Her passion started when her boys made Easter eggs as children.
“It just mushroomed from there,” she laughed. Eggs of all different styles, colors and designs adorn an Easter egg tree, hang from shelf bottoms, perch on top of mantles and ledges, and fill cabinets and tables. One could spend the day looking and have difficulty picking a favorite.
“My favorite is the African egg because I had it in a box and kept in my lap while we were traveling to keep it from breaking,” she said. The African egg is white with openwork.
Her collection has come from all parts of the world and the U.S. Erickson has stone, glass, plaster, shell, porcelain, wood, fabric, jeweled, decoupage, and ceramic eggs, all with different designs and all unique and representative of the artists or the country of origin.
Woodcrafter and artist Tom Ellis made Erickson a large hand-painted egg out of wood with birds native to Lake Monticello. She has other exquisite and detailed hand-painted eggs by other local artists. Her collection includes an egg from Australia with native symbolism, one from Barbara Bush when she was First Lady in the White House, and an egg in the form of an owl from the Native American Museum in Washington.

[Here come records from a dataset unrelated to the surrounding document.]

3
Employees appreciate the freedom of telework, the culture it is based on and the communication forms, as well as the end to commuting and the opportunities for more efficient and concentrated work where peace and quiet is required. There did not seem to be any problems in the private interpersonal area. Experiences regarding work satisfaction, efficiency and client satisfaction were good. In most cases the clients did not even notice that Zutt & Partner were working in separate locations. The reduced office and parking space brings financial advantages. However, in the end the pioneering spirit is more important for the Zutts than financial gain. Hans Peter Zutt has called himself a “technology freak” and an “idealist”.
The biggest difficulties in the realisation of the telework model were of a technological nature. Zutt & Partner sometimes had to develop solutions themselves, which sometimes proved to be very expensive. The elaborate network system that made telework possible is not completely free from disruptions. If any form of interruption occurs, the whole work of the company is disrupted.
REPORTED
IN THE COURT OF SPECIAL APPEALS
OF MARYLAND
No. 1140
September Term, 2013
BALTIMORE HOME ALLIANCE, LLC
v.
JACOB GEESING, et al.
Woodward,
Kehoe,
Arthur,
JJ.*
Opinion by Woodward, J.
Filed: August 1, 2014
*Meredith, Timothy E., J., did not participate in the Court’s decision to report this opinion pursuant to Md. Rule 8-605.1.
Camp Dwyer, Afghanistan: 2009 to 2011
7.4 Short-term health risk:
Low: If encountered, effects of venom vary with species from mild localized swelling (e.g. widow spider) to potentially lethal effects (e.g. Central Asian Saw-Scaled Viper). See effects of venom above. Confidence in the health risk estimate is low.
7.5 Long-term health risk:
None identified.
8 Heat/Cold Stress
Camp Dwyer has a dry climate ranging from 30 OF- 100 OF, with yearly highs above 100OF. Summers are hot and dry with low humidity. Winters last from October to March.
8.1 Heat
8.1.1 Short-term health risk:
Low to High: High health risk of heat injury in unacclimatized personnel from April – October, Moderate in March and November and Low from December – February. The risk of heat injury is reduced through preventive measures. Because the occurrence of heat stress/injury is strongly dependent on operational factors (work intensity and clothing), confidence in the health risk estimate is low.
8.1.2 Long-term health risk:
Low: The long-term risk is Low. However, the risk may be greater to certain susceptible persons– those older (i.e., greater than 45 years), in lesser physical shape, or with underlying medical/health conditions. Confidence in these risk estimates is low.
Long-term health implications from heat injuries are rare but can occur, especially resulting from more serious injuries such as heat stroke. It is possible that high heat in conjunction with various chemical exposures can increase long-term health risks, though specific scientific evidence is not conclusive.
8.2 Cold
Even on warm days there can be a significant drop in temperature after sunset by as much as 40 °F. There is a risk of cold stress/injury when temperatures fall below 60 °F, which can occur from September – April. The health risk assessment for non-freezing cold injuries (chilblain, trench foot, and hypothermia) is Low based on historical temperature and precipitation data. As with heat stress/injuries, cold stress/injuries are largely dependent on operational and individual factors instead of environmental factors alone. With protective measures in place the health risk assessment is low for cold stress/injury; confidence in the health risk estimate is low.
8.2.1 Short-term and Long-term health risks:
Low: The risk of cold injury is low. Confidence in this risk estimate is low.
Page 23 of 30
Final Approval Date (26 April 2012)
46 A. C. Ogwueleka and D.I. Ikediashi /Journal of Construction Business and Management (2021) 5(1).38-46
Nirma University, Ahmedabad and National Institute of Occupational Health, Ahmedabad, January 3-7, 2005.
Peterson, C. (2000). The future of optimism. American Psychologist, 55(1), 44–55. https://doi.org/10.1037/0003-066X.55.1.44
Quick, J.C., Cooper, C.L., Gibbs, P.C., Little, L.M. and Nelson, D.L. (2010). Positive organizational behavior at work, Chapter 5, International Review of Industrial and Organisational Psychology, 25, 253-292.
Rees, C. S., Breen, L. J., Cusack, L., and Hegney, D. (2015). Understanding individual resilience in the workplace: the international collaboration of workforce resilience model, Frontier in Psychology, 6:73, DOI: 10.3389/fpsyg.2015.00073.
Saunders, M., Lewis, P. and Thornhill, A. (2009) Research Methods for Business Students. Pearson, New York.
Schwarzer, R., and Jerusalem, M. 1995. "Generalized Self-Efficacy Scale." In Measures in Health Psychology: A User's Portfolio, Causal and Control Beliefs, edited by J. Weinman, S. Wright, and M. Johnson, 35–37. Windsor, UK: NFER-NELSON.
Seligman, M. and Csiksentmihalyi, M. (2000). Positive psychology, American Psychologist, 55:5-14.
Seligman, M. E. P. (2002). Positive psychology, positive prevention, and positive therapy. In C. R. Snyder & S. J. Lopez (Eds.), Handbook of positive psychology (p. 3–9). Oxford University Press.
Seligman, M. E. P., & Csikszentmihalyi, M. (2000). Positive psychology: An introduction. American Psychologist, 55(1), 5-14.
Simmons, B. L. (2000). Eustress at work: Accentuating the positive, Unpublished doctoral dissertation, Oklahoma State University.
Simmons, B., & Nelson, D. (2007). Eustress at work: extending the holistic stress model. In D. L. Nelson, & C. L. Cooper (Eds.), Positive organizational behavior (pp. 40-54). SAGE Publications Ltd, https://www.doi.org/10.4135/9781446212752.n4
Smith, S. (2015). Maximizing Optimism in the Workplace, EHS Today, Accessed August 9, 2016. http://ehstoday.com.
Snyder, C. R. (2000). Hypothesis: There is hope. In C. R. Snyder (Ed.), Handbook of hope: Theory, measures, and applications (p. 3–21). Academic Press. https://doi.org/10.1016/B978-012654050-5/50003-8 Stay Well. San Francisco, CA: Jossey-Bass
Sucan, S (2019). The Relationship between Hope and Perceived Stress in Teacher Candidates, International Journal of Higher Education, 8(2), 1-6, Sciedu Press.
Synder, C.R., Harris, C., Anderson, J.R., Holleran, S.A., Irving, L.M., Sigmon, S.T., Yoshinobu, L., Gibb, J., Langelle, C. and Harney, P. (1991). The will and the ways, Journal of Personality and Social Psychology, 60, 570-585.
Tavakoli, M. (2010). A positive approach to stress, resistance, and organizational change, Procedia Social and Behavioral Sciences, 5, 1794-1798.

“Everywhere we traveled we collected eggs,” she said, naming some of the places she had been by pointing to the eggs from Lichtenstein, Germany, France, and many more. “We haven’t traveled everywhere. We missed a continent or two.”
Many of the eggs have stories and associated memories for Erickson. One egg was given to her by a friend who found a tiny china egg in her mother’s jewelry box and wanted Erickson to have it for her collection. Some remind her of friends who have passed on and time spent with her children and grandchildren.
Erickson said it used to take her about three days to decorate. Now, even with help from her husband, it takes almost a week to put everything out and fix up the tree. Erickson laughed and said she will do it all again next year.